Demora em análise de cotas teria motivado divulgação errada de aprovados no Sisu

As primeiras listas de aprovados do Sistema de Seleção Unificada (Sisu), divulgadas na última terça-feira (30 de janeiro), estavam erradas porque o processamento da análise de critérios de cotas ainda não havia sido finalizado pelo Ministério da Educação. A informação é do “G1″.

As informações ficaram no ar por cerca de 25 minutos, tempo suficiente para que estudantes de todo o país acreditassem que haviam conquistado uma vaga no ensino superior.

No dia seguinte, quarta (31), os resultados definitivos e corretos foram divulgados. Parte dos candidatos que já haviam comemorado a aprovação descobriram que, naquele momento, estavam fora da lista de classificados.

Na sexta (2), à Itatiaia, o MEC admitiu que o Sisu teve uma “divulgação indevida de resultados provisórios”. O ministério afirmou ainda que “a ocorrência está sendo rigorosamente apurada”.

A nova lei de cotas, revisada pelo Congresso Nacional e aprovada pelo presidente Luiz Inácio Lula da Silva (PT) em novembro, foi adotada para a edição deste ano do Sisu.

Com a atualização, a norma passou a garantir a reserva de vagas também para estudantes quilombolas, direito antes concedido apenas a negros, indígenas, pessoas com deficiência e alunos da rede pública na classificação de baixa renda. A revisão da legislação também determinou que os cotistas em situação de vulnerabilidade têm prioridade para receber o auxílio estudantil.

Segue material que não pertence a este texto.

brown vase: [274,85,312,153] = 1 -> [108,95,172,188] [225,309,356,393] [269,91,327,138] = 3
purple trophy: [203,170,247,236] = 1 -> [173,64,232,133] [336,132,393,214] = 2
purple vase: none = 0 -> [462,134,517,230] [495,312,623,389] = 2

Outra regra incluída na lei reformulada no ano passado é a redução da renda máxima do estudante da rede pública que quer ser incluído na política de cotas. Antes, eram considerados aptos aqueles alunos de escola pública com renda familiar per capita de um salário mínimo e meio. Agora, metade das vagas reservadas à política de cotas será destinada aos estudantes com renda familiar de até um salário mínimo por pessoa.

Explicações
O senador Alessandro Vieira (MDB/SE) protocolou requerimentos de convocação do ministro da Educação, Camilo Santana, e da secretária de Ensino Superior do MEC, Denise Pires, para que prestem esclarecimentos sobre os problemas ocorridos no processo de divulgação dos resultados do Sisu.

“Neste ano, mais uma vez, os candidatos foram acometidos por intercorrências no sistema do MEC no resultado do Sisu, programado para o dia 30 de janeiro. Alguns candidatos conseguiram visualizar seus resultados, outros não conseguiram acessar o sistema e a instabilidade permaneceu durante todo o dia, sem maiores explicações”, destaca o parlamentar.